I love old cook books!!!

So thanks for sharing!!!!


----------



## Moby76065 (Jul 31, 2012)

I downloaded all 450+ MB of this book. It will take me a month or more to go through it. TONS of good stuff in it. 

Thx Dave!!!!


----------



## Freyadog (Jan 27, 2010)

thanks for sharing the cookbook. Can never have too many.


----------



## Toffee (Mar 13, 2012)

Thanks, davarm! I'll be downloading this immediately.


----------



## rladams (May 3, 2012)

Thanks for the link, I really love old cook books, sometimes the measurements are a little hard to follow, but alot of cool old foods in them.


----------



## LilRedHen (Aug 28, 2011)

Downloading now. Thanks a lot.


----------



## Bobbb (Jan 7, 2012)

As has already been noted this file is 444 MB. I'm not sure if I hit them at a busy time or whether they are bandwidth limited, but my download took forever, crawling about at 50Kb/sec. Be prepared to be downloading for hours and hours if you hit the same conditions I got.


----------



## Davarm (Oct 22, 2011)

rladams said:


> Thanks for the link, I really love old cook books, sometimes the measurements are a little hard to follow, but alot of cool old foods in them.


A lot of people tell me that the measurements are not what they expect in a cook book but thats how I cook so its not so odd to me.

Reading that book as a kid and growing up in a family that had acres of garden and canned, froze or dried the produce shaped the way I looked at preserving food.

I've been Curing/Drying hams lately, I used the "Butchering Time Recipes" section as a guide and they've come out pretty good(IMO). I'm going to take one of them to the South of Dallas Meet-Up and I guess I will see if anyone else shares my opinion.

It can make you take a long hard look at the "Ball Blue Book"


----------



## LilRedHen (Aug 28, 2011)

I posted this thread some time ago: Food Weights and Measures (I don't know how to get it to link). I can post the oven temps from wood stove to modern oven if needed.


----------



## Davarm (Oct 22, 2011)

LilRedHen said:


> I posted this thread some time ago: Food Weights and Measures (I don't know how to get it to link). I can post the oven temps from wood stove to modern oven if needed.

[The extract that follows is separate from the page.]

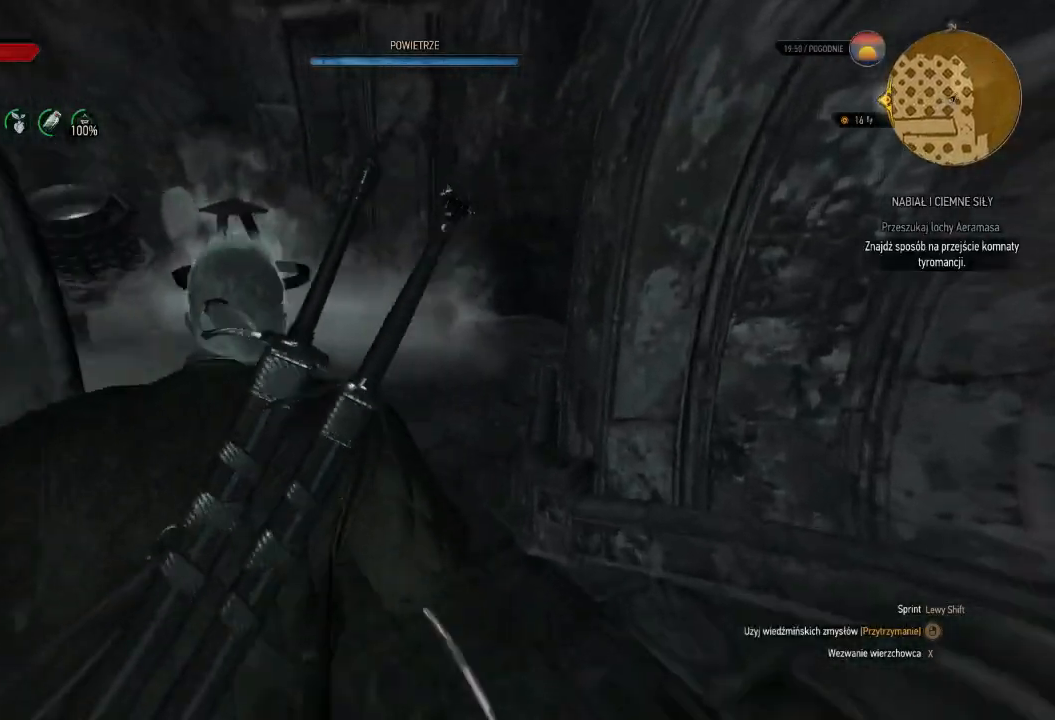
{"keys": ["w"], "mouse": ["right"], "events": []}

I remember the thread, I reread it a month or two ago. Good reference material, Thanks

http://www.preparedsociety.com/forum/f36/food-weights-measures-8005/


----------



## kiteri (Aug 7, 2012)

Thank you SO MUCH!!! Printed it out (so worth the time) and stored it in a sealed food saver bag just in case while I read through it on my computer. This was such a good share!


----------



## LilRedHen (Aug 28, 2011)

Here's something that may help with oven temps in the Orange Judd Cookbook and other old cookbooks:

Slow Oven.....................250 - 325 degrees
Moderate Oven...............325 - 400 degrees
Quick or hot Oven...........400 - 450 degrees
Very Hot Oven................450 - 550 degrees


----------